One of the big questions surrounding blockchain is how much it’s really needed in many of the applications it’s applied to. In a December LinkedIn post, Chen wrote that “TradeLens Core (the visibility solution)…did not require blockchain to function.”
In fact, tracking goods has existed for decades through the use of technology such as barcodes, which have been further improved through the use of newer chips and sensors. And transparency has increased in recent years through a variety of custom cloud platforms.
Smart Warehousing, a domestic logistics solutions provider in the U.S. that offers product tracking at its facilities, has so far avoided getting onto the blockchain because its proprietary platform Swims has proven flexible enough to solve its problems, executives say.
“There are global standards for barcodes. They would need to establish a global standard for this information to be shared in this way, and here are the formats in which it is shared,” said Beth Ward, chief operations officer at Smart Warehousing.
This happened to shipping containers in the 1960s, when government agencies in the US and Europe forced shipping giants to agree on fixed sizes for the massive boxes credited with accelerating globalization in the second half of the 20th century. In the 1980s, standardization bodies established formats for electronic data interchange (EDI) documents, a way of exchanging product information that is sometimes referred to as the precursor to Ecommerce.
Even when blockchain is used to track data, companies often have their own ways of sharing the data themselves that are too large to share directly in a distributed ledger. Some of this data may even be in an EDI format.
The one killer application that everyone in the industry can seem to agree on could be a game-changer for blockchain in logistics, an Electronic Bill of Lading (eBL) that has been gaining traction of late. The bill of lading is an important document to prove the receipt of goods. It remains largely paper-based across the industry, with shippers requiring the original document in order to ship goods.
“Because of Covid-19, because you need to change the process, I think this is one of the regular use cases of blockchain,” Chen said. “Probably better than NFT’s digital art. NFTs of documents for global trade – this will be the real killer use case.”
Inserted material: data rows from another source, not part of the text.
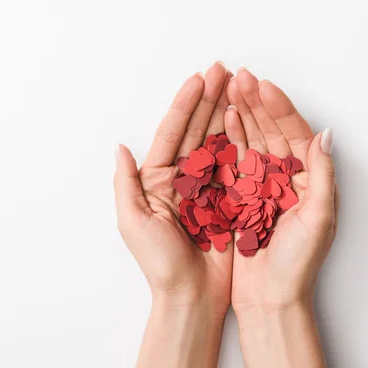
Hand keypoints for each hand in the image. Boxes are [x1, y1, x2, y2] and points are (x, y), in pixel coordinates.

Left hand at [114, 62, 233, 316]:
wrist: (192, 295)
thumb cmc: (160, 264)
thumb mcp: (133, 222)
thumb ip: (126, 183)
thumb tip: (120, 147)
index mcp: (157, 180)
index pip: (172, 133)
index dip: (185, 104)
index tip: (199, 79)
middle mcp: (182, 179)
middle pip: (196, 130)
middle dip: (208, 99)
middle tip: (223, 71)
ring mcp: (207, 187)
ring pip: (216, 142)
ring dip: (225, 113)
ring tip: (237, 86)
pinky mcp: (228, 198)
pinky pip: (234, 165)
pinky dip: (241, 141)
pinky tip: (247, 120)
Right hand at [225, 68, 338, 312]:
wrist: (270, 298)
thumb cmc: (297, 264)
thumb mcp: (318, 218)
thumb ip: (322, 176)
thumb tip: (326, 135)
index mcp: (308, 180)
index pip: (295, 135)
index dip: (280, 109)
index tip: (264, 87)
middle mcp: (287, 179)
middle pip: (272, 132)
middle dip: (257, 103)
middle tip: (241, 78)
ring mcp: (263, 186)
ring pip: (253, 142)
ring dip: (243, 115)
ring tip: (230, 89)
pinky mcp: (243, 197)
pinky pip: (236, 162)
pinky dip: (231, 140)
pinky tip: (225, 120)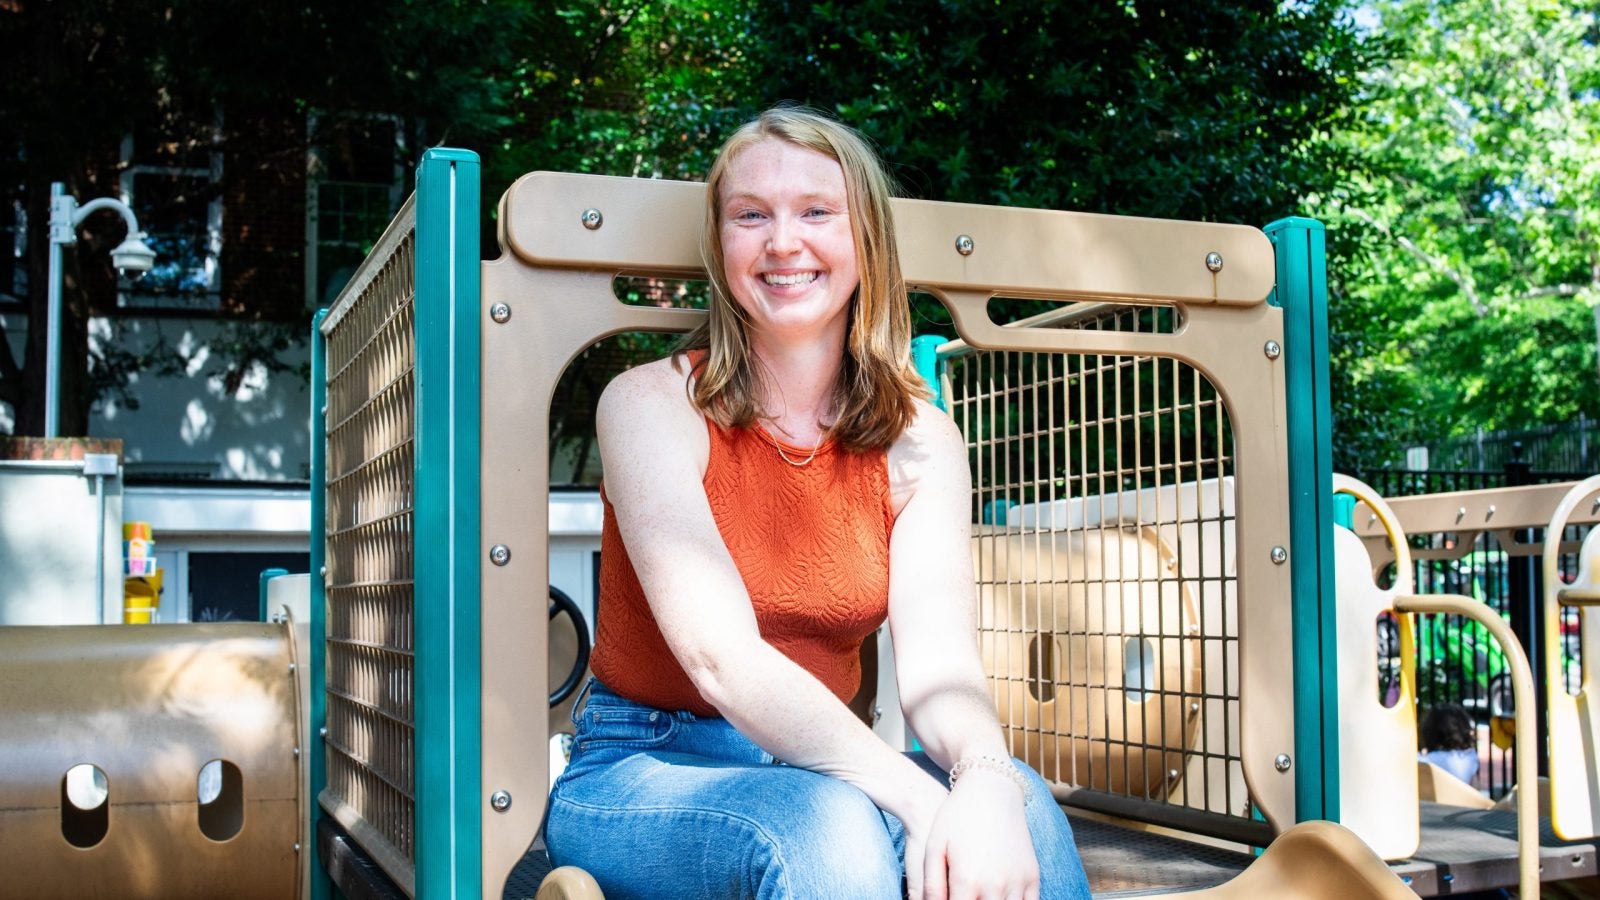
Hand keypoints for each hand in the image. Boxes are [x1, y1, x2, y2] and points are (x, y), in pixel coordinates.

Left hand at [918, 767, 1039, 899]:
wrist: (992, 788)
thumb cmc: (956, 816)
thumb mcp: (935, 847)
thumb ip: (932, 885)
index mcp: (967, 880)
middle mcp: (995, 885)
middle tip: (965, 897)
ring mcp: (1017, 881)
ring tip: (981, 897)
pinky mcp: (1033, 875)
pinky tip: (1000, 899)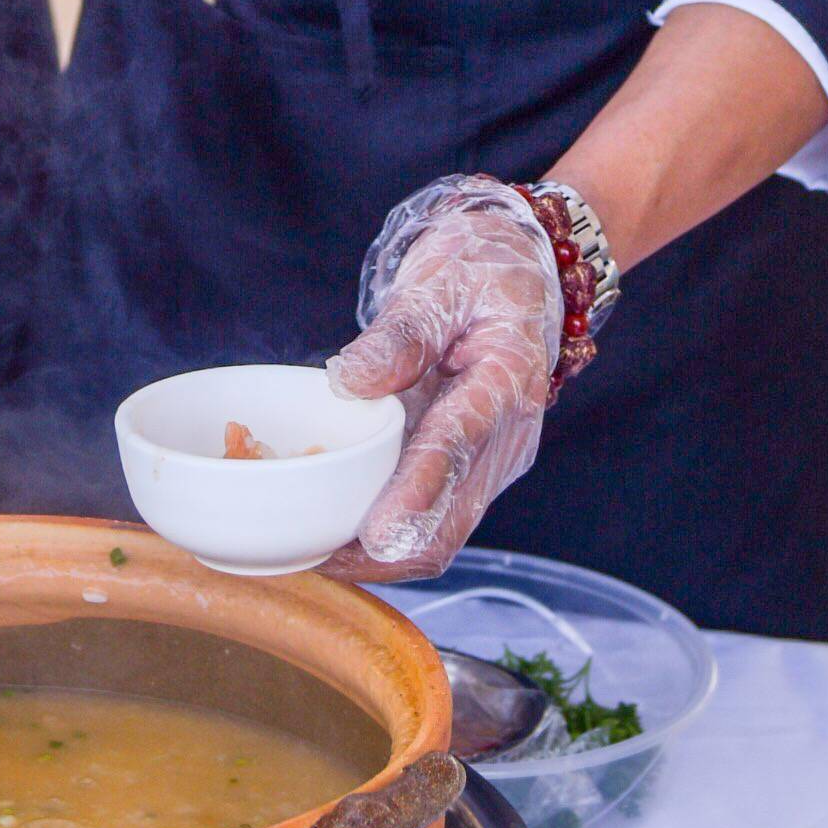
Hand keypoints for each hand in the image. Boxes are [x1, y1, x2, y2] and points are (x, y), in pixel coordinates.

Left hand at [323, 177, 563, 581]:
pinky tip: (329, 534)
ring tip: (308, 555)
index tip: (376, 533)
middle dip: (383, 553)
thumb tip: (348, 382)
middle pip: (450, 523)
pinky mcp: (468, 471)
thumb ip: (401, 333)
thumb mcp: (441, 281)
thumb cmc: (480, 269)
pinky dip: (381, 536)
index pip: (458, 446)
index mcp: (506, 380)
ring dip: (376, 556)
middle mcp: (506, 438)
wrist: (520, 272)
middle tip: (310, 557)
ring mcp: (490, 463)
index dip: (417, 494)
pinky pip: (429, 522)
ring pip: (438, 537)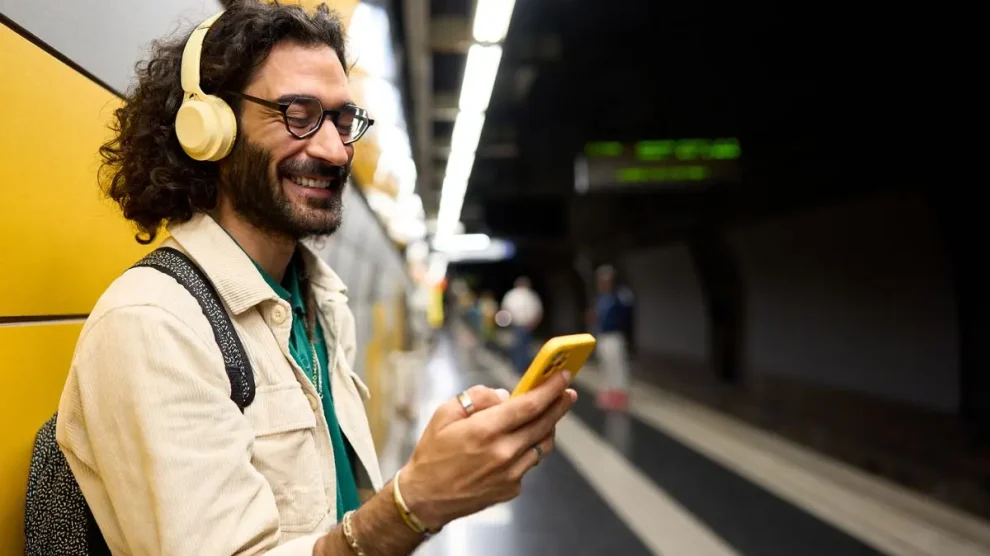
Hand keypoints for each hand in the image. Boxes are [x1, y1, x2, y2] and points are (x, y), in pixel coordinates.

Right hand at [398, 372, 576, 529]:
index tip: (563, 376)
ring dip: (547, 428)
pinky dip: (528, 449)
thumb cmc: (432, 453)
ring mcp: (510, 473)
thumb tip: (505, 395)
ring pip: (542, 445)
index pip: (529, 405)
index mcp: (485, 430)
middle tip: (568, 393)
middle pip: (544, 424)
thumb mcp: (444, 414)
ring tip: (547, 415)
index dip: (550, 389)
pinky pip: (529, 463)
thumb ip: (477, 398)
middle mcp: (503, 452)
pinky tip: (518, 443)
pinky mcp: (512, 488)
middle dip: (559, 405)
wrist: (425, 498)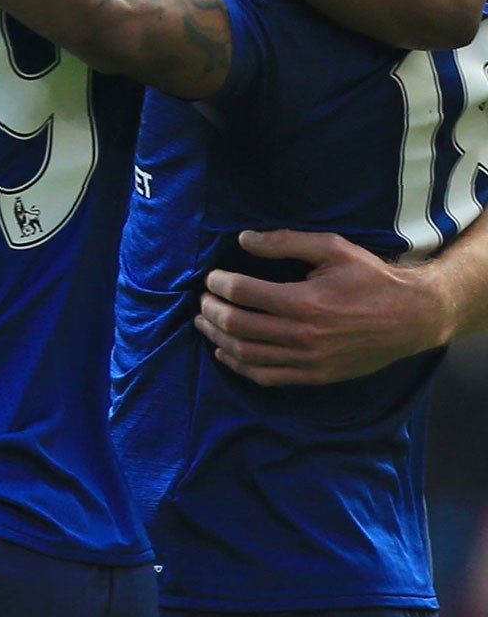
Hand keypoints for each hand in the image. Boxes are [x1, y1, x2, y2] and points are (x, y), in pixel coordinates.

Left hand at [194, 229, 452, 385]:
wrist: (412, 318)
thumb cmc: (372, 279)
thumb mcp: (333, 249)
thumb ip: (285, 242)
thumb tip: (243, 239)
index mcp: (305, 301)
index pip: (243, 293)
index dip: (219, 284)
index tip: (212, 278)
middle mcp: (303, 334)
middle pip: (238, 324)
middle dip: (212, 310)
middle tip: (203, 299)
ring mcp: (309, 360)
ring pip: (246, 354)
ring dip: (217, 337)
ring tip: (204, 323)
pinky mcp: (315, 376)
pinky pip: (266, 377)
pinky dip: (239, 366)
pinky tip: (224, 352)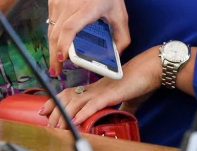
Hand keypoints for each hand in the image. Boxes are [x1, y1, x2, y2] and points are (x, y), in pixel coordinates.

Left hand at [42, 47, 161, 127]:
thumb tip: (123, 116)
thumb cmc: (140, 81)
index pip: (71, 93)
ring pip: (78, 102)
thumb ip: (122, 107)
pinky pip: (95, 104)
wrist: (152, 69)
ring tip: (57, 126)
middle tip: (45, 120)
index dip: (57, 101)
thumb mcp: (127, 98)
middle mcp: (96, 88)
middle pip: (69, 97)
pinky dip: (84, 113)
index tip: (45, 110)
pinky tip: (76, 120)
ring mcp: (103, 90)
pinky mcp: (112, 94)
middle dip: (55, 109)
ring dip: (66, 115)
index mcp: (97, 88)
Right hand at [47, 0, 129, 76]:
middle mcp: (70, 4)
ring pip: (51, 30)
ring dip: (53, 47)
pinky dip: (54, 34)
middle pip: (56, 34)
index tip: (63, 59)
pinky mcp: (54, 0)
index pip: (69, 28)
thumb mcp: (121, 15)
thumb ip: (122, 37)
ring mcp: (59, 2)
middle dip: (55, 56)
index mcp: (88, 8)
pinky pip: (51, 22)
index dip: (64, 45)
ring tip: (56, 62)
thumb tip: (116, 57)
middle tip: (56, 72)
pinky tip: (59, 43)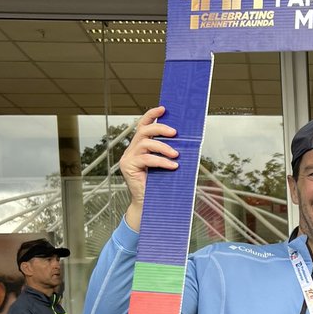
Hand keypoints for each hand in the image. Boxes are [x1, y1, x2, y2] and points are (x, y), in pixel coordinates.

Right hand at [120, 107, 178, 224]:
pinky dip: (161, 161)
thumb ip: (168, 152)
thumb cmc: (159, 184)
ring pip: (145, 143)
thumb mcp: (164, 164)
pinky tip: (172, 166)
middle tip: (175, 133)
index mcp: (139, 146)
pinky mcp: (128, 167)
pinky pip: (146, 158)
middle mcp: (132, 150)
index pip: (143, 126)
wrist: (149, 204)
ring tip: (176, 155)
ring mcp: (128, 158)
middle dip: (160, 128)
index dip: (151, 115)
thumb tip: (184, 141)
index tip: (163, 109)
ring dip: (163, 147)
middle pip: (143, 131)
GSBN partnered with Cosco to enable the first use of a blockchain-based eBL for bulk mailing in January. It was issued to Brazilian pulp manufacturer Eldorado. GSBN also signed a MoU with Saudi Basic Industries Corp (Sabic), Cosco Shipping, Hutchison Ports and PSA International in late March, all agreeing to use eBLs going forward.
Although eBLs have existed in some form since 1999, legal complexity and a lack of standardization have slowed adoption. With other tools available for digitization, the blockchain could slowly be integrated into other processes, making it less visible. This removes much of the hype surrounding the technology, but makes it more viable and sustainable to use.
“In my view, the blockchain was and is a tool in the tech stack for digitizing trade,” said the WEF fan. “It has always been like this.”